「人生に目的なんてない。」と言い切る人が好き
「人生に目的なんてない。」と言い切る人が好きだ。
目的(もくてき、ギリシア語 τέλος テロス、英語 goal)とは、成し遂げようとすることがら。行為の目指すところ。(広辞苑)
らしい。
『自然学』(アリストテレス)第二巻第三章では次のように記述されている。
「物事の終り、すなわち物事がそれのためにでもあるそれ(目的)をも原因と言う。たとえば、散歩のそれは健康である、というのは、「人はなにゆえに[なんのために]散歩するのか」との問いにわれわれは「健康のために」と答えるであろうが、この場合にわれわれは、こう答えることによってその人の散歩する原因をあげているものと考えているのだから。なおまたこれと同様のことは、他の或る(終わりへの)運動においてその終わり(目的)に達するまでのあらゆる中間の物事についても、たとえば痩せさせることや洗滌することや薬剤や医療器具など健康に達するまでの中間の物事についても、言える。というのは、これらはすべてその終わり(すなわち健康)のためにある物事だから。ただし、これらのうちでも、その或る物事(前の二つ)は行為であるが、他の或る物事(後の二つ)はそのための道具である(そして道具はさらに行為のための手段である)という差別がある。」
アリストテレスの場合、目的は個人の自己決定によるものではなく。「神的なものに与ること。」を必然の目的としていたそうだ。
その他にも神によって目的が与えられるという考えに至り、そこから神の存在を証明しようとする哲学者もいた。
18世紀にドイツの哲学者クリスティアン・ヴォルフが創ったとされる、目的論という考えがある。
自然の諸事物のうちにさまざまな意図があり、その意図は神の意図ともされ、プロテスタントとしてのヴォルフが目指したキリスト教普遍神学の枠組みの中で論じられた。目的論者にとってはそのゴールが善いものだとされる。
つまり、人間という存在にも神によって意図された何らかの「目的」があり、私という存在にも(何かはわからないが)何らかの「目的」があって存在しているということのようだ。
これを信じるならば私が生きる「目的」はあるのだろうし、信じないのであれば「目的」などないのだろうと思う。
そもそも哲学者をもってして、「目的」というものは神という存在がなければ説明がつかないような代物だともいえる。

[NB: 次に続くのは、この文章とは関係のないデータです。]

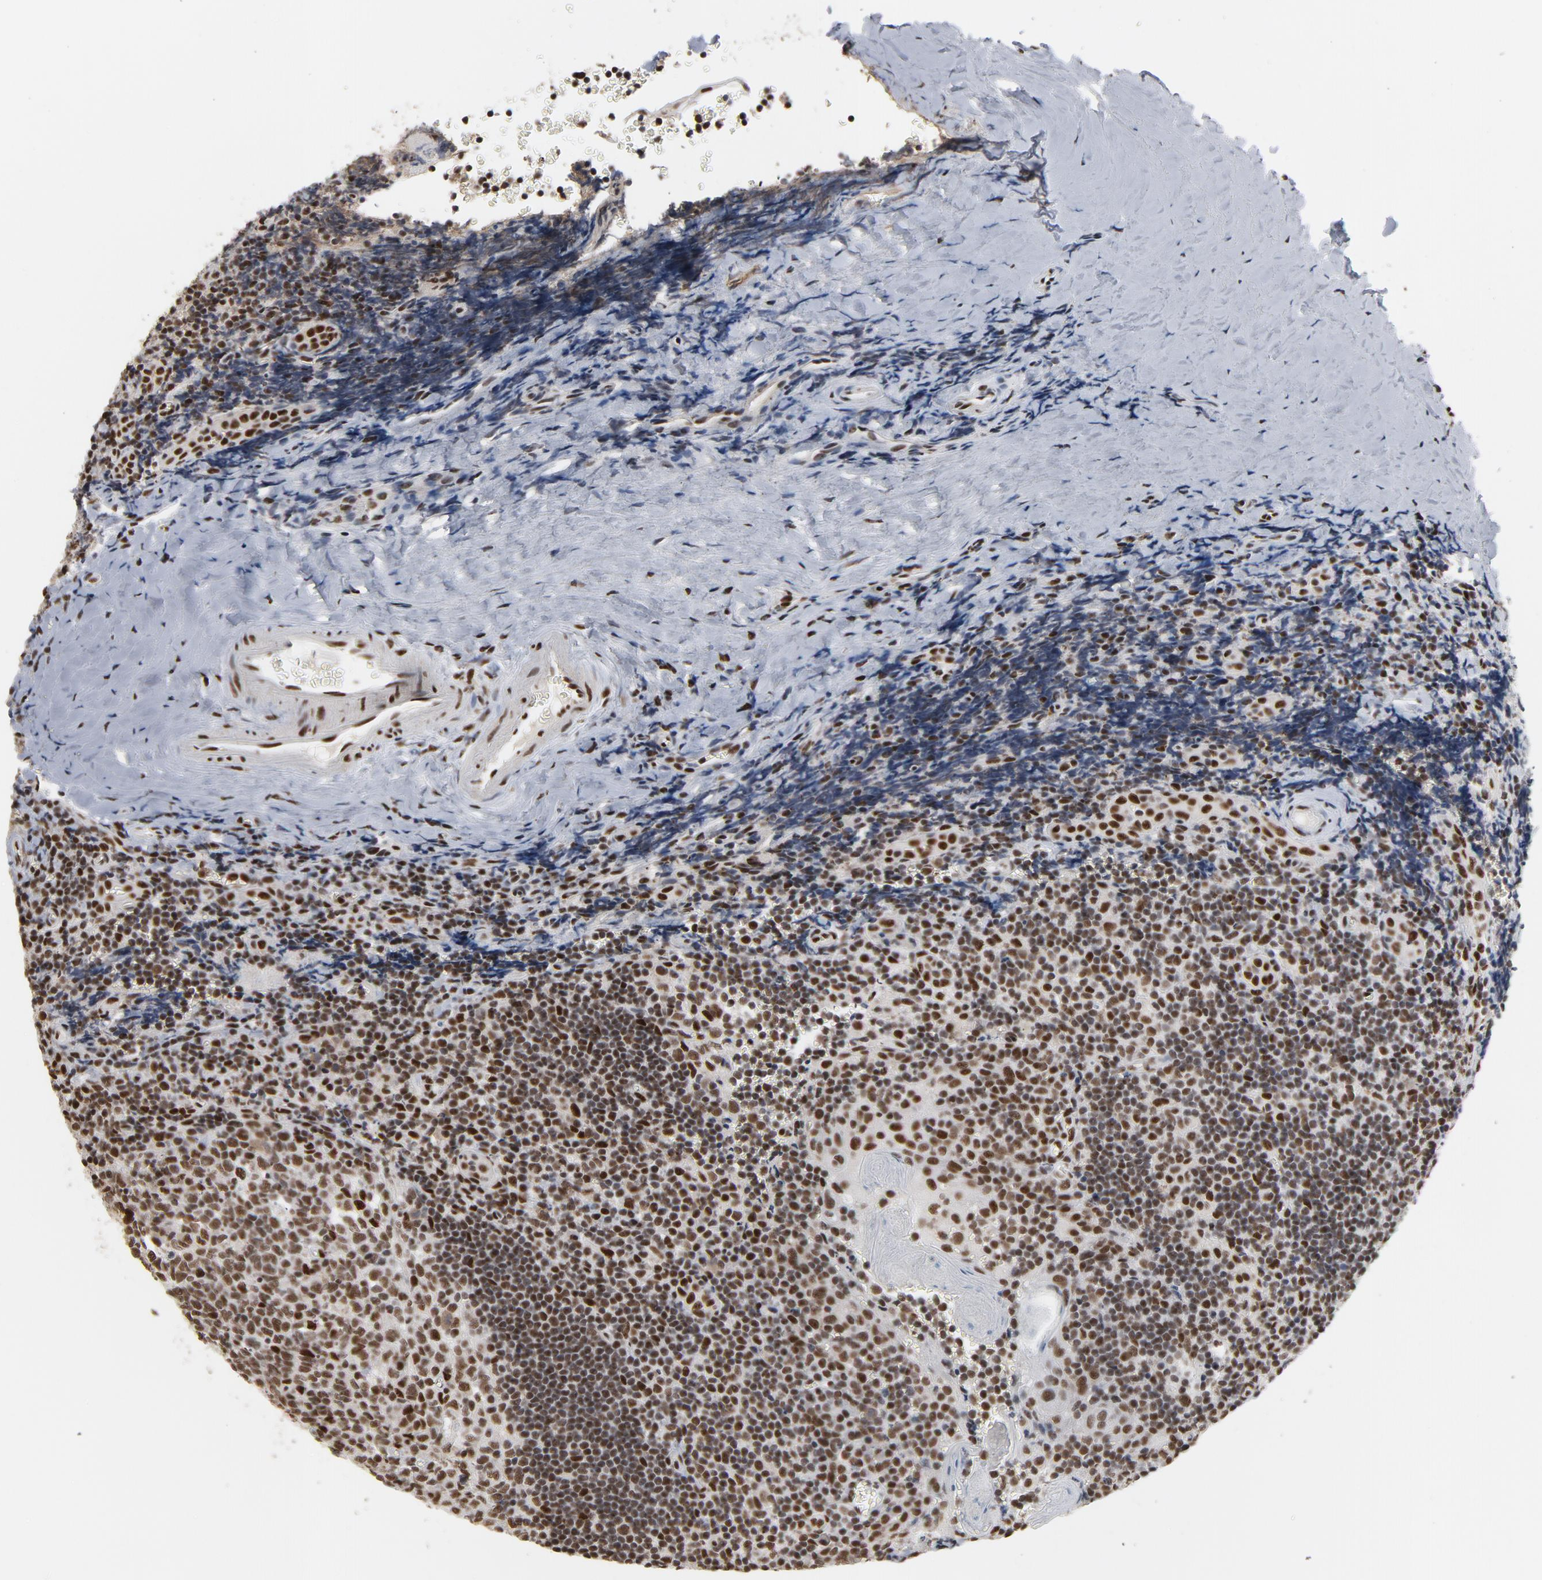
{"staining": {"intensity": "moderate", "quantity": ">75%", "location": "nuclear"}, "tissue": "tonsil", "cell_type": "Germinal center cells", "image_type": "normal", "snomed": [{"axis": "morphology", "description": "Normal tissue, NOS"}, {"axis": "topography", "description": "Tonsil"}], "caption": "Germinal center cells demonstrate moderate nuclear staining in approximately >75% of cells in normal tonsil. (DAB = brown stain, brightfield microscopy at high magnification).", "gene": "MRE11", "patient": {"sex": "male", "age": 20}}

「目的」があることが当然のように思われている社会に違和感を感じる。
ただ単に「目的がなくてはならない。」と思い込んでいるだけにすぎないようにも思える。
別になくたってよくないか。
私もあなたもここに存在しており、ここに「ある」ということは理解できるが、「何のために」「ある」のかなどということなど誰にも分からないではないか(神が決めてくれているのであれば話は別だが)。
私は、他者を説得するための道具として「目的」を述べるが、時折、本当に「目的」などというものは存在するのか?とも思う。
医療の発展やテクノロジーの進歩なども、「人類の進歩」や「命を救う」といったもっともらしい目的をつけて正当化しているが、では何のためにそれをするのか?
人類という種の保存のため?では、種を保存しなければならないとは誰が決めたのか。
私は、「目的」を持つことを批判したいわけではなく、「目的」を持ちたい時には持ってもいいし、別に「目的」のない行動があったっていいと思っている。
「目的」があると思えばあるだろうし、ないと思えばない。「目的」が欲しいなら勝手に創ればいいし、ないからといって特にどうということもないではないか。他人が口を挟むことではない。
「目的」をもった方が善く生きられる。と思うならそうしてもらってもいいけど、「楽しい」、「ワクワクする」、「知らないことを知りたい」、というだけで行動したっていいし、「やってみたかった」でも別によくない?
なぜみんな、そんなに「目的」を持ちたがるのか。それもとびきり「素晴らしい」目的を持ちたがるのか。
堀江貴文氏が著書の「多動力」で「人生に目的なんてない。今を楽しむことだけが、すべてなのだ。」と言い切っているのを読んで、そんなことを思った。